A contracorriente | Los capataces y los palmeros

Hablábamos ayer de una estirpe muy selecta, la de los capataces malditos. Selecta, porque son un pequeño grupo que, además, se distinguen por saber decir que no en el momento apropiado. 

Una rara avis que contrasta con otro grupo de capataces, numeroso e ingente, que viven rodeados de una corte de palmeros, una guardia pretoriana, que se encarga de loarlos a la cara y de dar la cara por ellos en las redes sociales que es, en definitiva, el espacio donde se marca la tendencia.
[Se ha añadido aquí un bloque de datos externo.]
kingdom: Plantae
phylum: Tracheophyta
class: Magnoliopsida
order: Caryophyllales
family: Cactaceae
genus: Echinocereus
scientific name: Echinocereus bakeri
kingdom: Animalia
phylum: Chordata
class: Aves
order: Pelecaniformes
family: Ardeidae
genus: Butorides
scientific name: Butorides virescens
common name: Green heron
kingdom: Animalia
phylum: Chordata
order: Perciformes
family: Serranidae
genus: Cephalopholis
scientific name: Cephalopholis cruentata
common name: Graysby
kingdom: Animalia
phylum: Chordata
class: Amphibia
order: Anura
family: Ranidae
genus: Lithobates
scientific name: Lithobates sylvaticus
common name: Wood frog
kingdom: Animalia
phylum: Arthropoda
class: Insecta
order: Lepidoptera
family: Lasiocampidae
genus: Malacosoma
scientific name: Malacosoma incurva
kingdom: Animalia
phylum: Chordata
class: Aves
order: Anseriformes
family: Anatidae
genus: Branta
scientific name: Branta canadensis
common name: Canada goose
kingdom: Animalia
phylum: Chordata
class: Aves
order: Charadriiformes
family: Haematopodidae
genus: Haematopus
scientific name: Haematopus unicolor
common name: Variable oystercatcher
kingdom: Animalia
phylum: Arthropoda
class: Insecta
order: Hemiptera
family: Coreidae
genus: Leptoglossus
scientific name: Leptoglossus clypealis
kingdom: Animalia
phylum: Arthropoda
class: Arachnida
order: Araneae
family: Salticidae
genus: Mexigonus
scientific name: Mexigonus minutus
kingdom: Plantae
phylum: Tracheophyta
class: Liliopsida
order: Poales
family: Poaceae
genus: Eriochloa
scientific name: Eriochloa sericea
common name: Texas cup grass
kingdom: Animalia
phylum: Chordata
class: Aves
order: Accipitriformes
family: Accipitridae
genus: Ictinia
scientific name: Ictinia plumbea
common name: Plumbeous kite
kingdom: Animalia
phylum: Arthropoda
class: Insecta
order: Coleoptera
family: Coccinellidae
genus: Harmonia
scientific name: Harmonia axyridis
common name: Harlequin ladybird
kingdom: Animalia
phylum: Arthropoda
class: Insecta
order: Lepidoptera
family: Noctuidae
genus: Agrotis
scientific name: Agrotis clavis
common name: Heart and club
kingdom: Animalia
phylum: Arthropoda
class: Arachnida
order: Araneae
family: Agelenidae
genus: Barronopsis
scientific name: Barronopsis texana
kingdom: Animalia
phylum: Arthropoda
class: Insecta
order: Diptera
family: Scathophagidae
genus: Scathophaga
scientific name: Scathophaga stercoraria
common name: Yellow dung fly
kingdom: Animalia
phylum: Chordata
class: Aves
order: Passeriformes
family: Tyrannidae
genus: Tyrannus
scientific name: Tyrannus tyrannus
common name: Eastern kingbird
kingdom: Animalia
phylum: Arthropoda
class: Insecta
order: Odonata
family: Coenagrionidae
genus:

De tanto repetir el mensaje con frases ocurrentes, que no son sino el superlativo impostado de la felicitación inmerecida, cualquier hijo de vecino llega a pensar que el capataz en cuestión es la quinta esencia de los martillos, un súper guerrero fusionado como los de Bola de Dragón mezcla de los Villanueva, Santiago y Ariza.

Nada más lejos de la realidad, pues mientras los adjetivos escalan al grado superlativo, la aritmética de la calidad del capataz es inversamente proporcional. 

Es, ni más ni menos, que el juego que hacen los políticos cuando están el poder diciendo lo mucho que hacen. Es lo del dicho del dime de qué presumes y te diré de qué careces. En este caso, las carencias de algunos capataces son tantas, que deberían replantearse seriamente el volver a ponerse el terno negro.

Sin embargo, no lo harán, pues su corte de palmeros aplaudirá con más fuerza y, a quienes osen criticarlo le caerán encima cual plaga veterotestamentaria ¿Qué ganamos? Nada o, tal vez, un mal capataz con la visión de la realidad perdida y jaleado por su gente. Pues eso, nada.